*RECORDS FOR THE EXERCISE*
____

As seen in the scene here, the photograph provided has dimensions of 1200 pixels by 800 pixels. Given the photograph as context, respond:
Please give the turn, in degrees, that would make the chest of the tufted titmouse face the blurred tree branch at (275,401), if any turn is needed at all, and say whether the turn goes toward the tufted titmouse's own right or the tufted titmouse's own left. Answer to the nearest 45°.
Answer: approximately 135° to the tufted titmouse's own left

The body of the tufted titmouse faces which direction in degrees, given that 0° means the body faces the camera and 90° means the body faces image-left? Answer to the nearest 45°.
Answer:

____

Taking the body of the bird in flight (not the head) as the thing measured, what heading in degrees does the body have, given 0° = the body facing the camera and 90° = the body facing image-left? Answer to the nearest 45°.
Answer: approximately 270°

____

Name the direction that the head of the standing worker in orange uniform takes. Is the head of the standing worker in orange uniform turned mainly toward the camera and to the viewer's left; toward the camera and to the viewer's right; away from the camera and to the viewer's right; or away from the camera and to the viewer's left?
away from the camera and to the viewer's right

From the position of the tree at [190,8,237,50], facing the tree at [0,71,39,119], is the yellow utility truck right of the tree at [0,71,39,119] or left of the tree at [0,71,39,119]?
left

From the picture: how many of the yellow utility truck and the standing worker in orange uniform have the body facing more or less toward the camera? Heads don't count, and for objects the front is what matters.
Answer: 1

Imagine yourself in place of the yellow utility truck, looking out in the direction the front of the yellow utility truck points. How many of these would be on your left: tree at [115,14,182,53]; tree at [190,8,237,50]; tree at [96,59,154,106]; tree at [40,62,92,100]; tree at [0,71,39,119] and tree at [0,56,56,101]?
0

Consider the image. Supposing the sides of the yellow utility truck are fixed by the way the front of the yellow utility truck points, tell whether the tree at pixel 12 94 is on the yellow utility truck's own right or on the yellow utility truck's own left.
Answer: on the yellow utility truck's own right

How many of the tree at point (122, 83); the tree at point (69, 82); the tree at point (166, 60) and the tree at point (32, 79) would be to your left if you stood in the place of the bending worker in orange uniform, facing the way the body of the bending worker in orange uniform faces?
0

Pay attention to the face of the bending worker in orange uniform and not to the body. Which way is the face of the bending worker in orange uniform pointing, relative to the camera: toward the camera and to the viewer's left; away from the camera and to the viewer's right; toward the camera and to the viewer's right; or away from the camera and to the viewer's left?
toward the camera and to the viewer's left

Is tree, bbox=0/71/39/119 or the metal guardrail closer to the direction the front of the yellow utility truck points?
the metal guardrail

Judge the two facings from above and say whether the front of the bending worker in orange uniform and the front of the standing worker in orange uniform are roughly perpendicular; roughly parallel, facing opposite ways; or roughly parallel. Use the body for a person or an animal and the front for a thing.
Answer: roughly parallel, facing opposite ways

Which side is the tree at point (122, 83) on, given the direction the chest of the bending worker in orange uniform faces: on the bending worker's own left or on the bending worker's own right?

____

*WHAT THE EXERCISE ASKS*
Lay out the lines from the line with "Judge the two" to the line with "Which side is", both included, as a Markdown table with the columns Row and Line. Number the rows in order and leave out the blank lines.

*EXERCISE OUTPUT*
| Row | Line |
|---|---|
| 1 | Judge the two facings from above and say whether the front of the bending worker in orange uniform and the front of the standing worker in orange uniform are roughly perpendicular; roughly parallel, facing opposite ways; or roughly parallel. Use the body for a person or an animal and the front for a thing. |
| 2 | Answer: roughly parallel, facing opposite ways |
| 3 | Which side is the tree at point (122, 83) on, given the direction the chest of the bending worker in orange uniform faces: on the bending worker's own left or on the bending worker's own right? |